---------- Data ----------

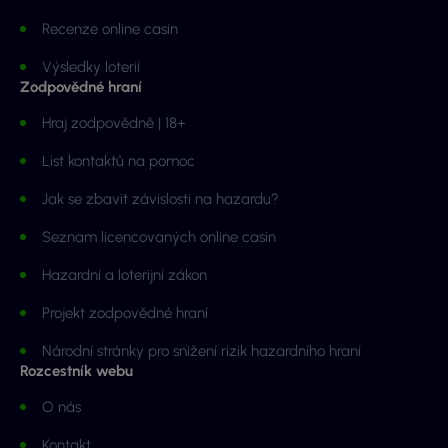
Recenze online casin
Výsledky loterií
Zodpovědné hraní
Hraj zodpovědně | 18+
List kontaktů na pomoc
Jak se zbavit závislosti na hazardu?
Seznam licencovaných online casin
Hazardní a loterijní zákon
Projekt zodpovědné hraní
Národní stránky pro snížení rizik hazardního hraní
Rozcestník webu
O nás
Kontakt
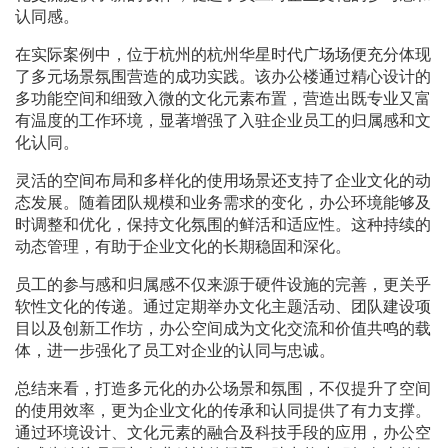
认同感。
在实际案例中，位于杭州的杭州华星时代广场场便充分体现
了多元场景氛围营造的成功实践。该办公楼通过精心设计的
多功能空间和细致入微的文化元素布置，营造出既专业又富
有温度的工作环境，显著增强了入驻企业员工的归属感和文
化认同。
灵活的空间布局和多样化的使用场景还支持了企业文化的动
态发展。随着团队规模和业务需求的变化，办公环境能够及
时调整和优化，保持文化氛围的鲜活和适应性。这种持续的
动态管理，有助于企业文化的长期稳固和深化。
员工的参与感和归属感不仅来源于硬件设施的完善，更关乎
软性文化的传递。通过定期举办文化主题活动、团队建设项
目以及创新工作坊，办公空间成为文化交流和价值共鸣的载
体，进一步强化了员工对企业的认同与忠诚。
总结来看，打造多元化的办公场景和氛围，不仅提升了空间
的使用效率，更为企业文化的传承和认同提供了有力支撑。
通过环境设计、文化元素的融合及科技手段的应用，办公空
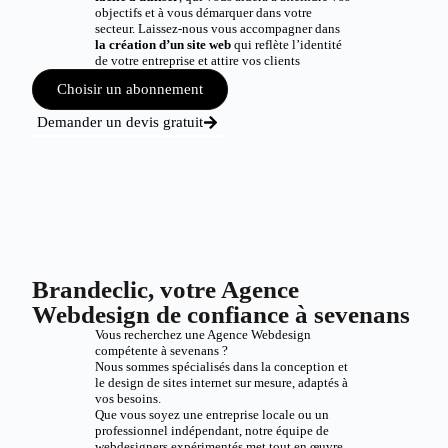
objectifs et à vous démarquer dans votre
secteur. Laissez-nous vous accompagner dans
la création d’un site web
qui reflète l’identité
de votre entreprise et attire vos clients
Choisir un abonnement
Demander un devis gratuit
Brandeclic, votre Agence
Webdesign de confiance à sevenans
Vous recherchez une Agence Webdesign
compétente à sevenans ?
Nous sommes spécialisés dans la conception et
le design de sites internet sur mesure, adaptés à
vos besoins.
Que vous soyez une entreprise locale ou un
professionnel indépendant, notre équipe de
webdesigners expérimentés met tout en œuvre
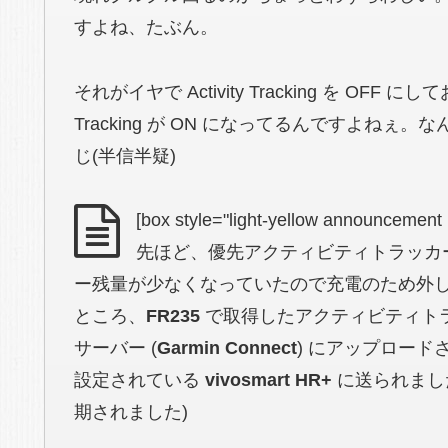
すよね、たぶん。
それがイヤで Activity Tracking を OFF に
Tracking が ON になってるんですよねぇ
じ(半信半疑)
[box style="light-yellow announcement
先ほど、優先アクティビティトラッカ
ー残量が少なくなっていたので充電のため外
ところ、
FR235
で取得したアクティビティト
サーバー (
Garmin Connect
) にアップロー
設定されている
vivosmart HR+
に送られました
期されました)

----------

- [Description of the task]:
Take every entry above and transcribe it exactly, with no pictures in the copy.

- [Response to the exercise]:
Recenze online casin
Výsledky loterií
Zodpovědné hraní
Hraj zodpovědně | 18+
List kontaktů na pomoc
Jak se zbavit závislosti na hazardu?
Seznam licencovaných online casin
Hazardní a loterijní zákon
Projekt zodpovědné hraní
Národní stránky pro snížení rizik hazardního hraní
Rozcestník webu
O nás
Kontakt
认同感。
在实际案例中，位于杭州的杭州华星时代广场场便充分体现
了多元场景氛围营造的成功实践。该办公楼通过精心设计的
多功能空间和细致入微的文化元素布置，营造出既专业又富
有温度的工作环境，显著增强了入驻企业员工的归属感和文
化认同。
灵活的空间布局和多样化的使用场景还支持了企业文化的动
态发展。随着团队规模和业务需求的变化，办公环境能够及
时调整和优化，保持文化氛围的鲜活和适应性。这种持续的
动态管理，有助于企业文化的长期稳固和深化。
员工的参与感和归属感不仅来源于硬件设施的完善，更关乎
软性文化的传递。通过定期举办文化主题活动、团队建设项
目以及创新工作坊，办公空间成为文化交流和价值共鸣的载
体，进一步强化了员工对企业的认同与忠诚。
总结来看，打造多元化的办公场景和氛围，不仅提升了空间
的使用效率，更为企业文化的传承和认同提供了有力支撑。
通过环境设计、文化元素的融合及科技手段的应用，办公空
objectifs et à vous démarquer dans votre
secteur. Laissez-nous vous accompagner dans
la création d’un site web
qui reflète l’identité
de votre entreprise et attire vos clients
Choisir un abonnement
Demander un devis gratuit
Brandeclic, votre Agence
Webdesign de confiance à sevenans
Vous recherchez une Agence Webdesign
compétente à sevenans ?
Nous sommes spécialisés dans la conception et
le design de sites internet sur mesure, adaptés à
vos besoins.
Que vous soyez une entreprise locale ou un
professionnel indépendant, notre équipe de
webdesigners expérimentés met tout en œuvre
すよね、たぶん。
それがイヤで Activity Tracking を OFF に
Tracking が ON になってるんですよねぇ
じ(半信半疑)
[box style="light-yellow announcement
先ほど、優先アクティビティトラッカ
ー残量が少なくなっていたので充電のため外
ところ、
FR235
で取得したアクティビティト
サーバー (
Garmin Connect
) にアップロー
設定されている
vivosmart HR+
に送られました
期されました)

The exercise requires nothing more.